On Jan 6, Trump gave a fiery speech exhorting his supporters to march on the US Capitol to overturn the election results.

The protesters then violently stormed the Capitol building in scenes that shocked the world.

"The president's comments that day were partly responsible for what happened, for the horrible violence," Republican Senator Rob Portman told CNN's State of the Union.

"What he did was wrong and inexcusable. I am a juror. I'm going to keep an open mind as we go through this (trial). But I do think that this constitutionality issue has to be addressed. We would be convicting a private citizen, someone who's out of office. That sets up a precedent."

Adam Kinzinger, one of 10 Republicans in the House of Representatives to vote for impeachment last month, said on Sunday that Trump was "desperate to continue to look like he's leading the party".
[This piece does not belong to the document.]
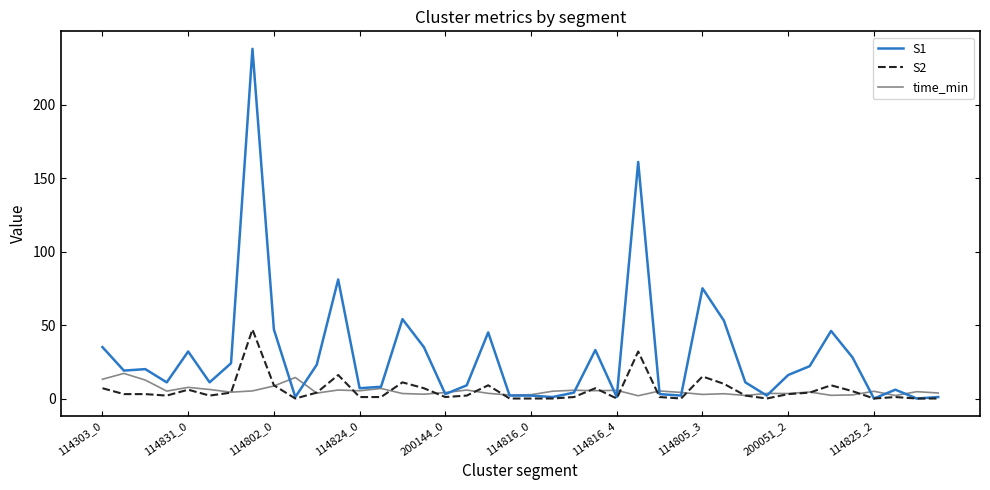

Which series has the largest range (max minus min)?

S1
"We need to quit being the party that even an iota defends an insurrection, a dead police officer and other dead Americans on the Capitol," Kinzinger told NBC.

Kinzinger has launched a new political action committee seeking to raise funds to challenge the Trump wing of the party.

Downsized relief plan?

Meanwhile, 10 moderate Republican senators urged US President Joe Biden on Sunday to significantly downsize his sweeping $1.9 trillion COVID-19 relief package to win bipartisan support as Democrats in Congress prepared to push ahead with his plan this week.

Biden responded by inviting the Republican lawmakers to the White House this week for talks, his spokeswoman Jen Psaki said, even as he continues to seek a comprehensive, large-scale measure. Earlier, a top White House economic adviser signaled willingness to discuss the ideas raised by the Republicans, who have floated a $600 billion alternative.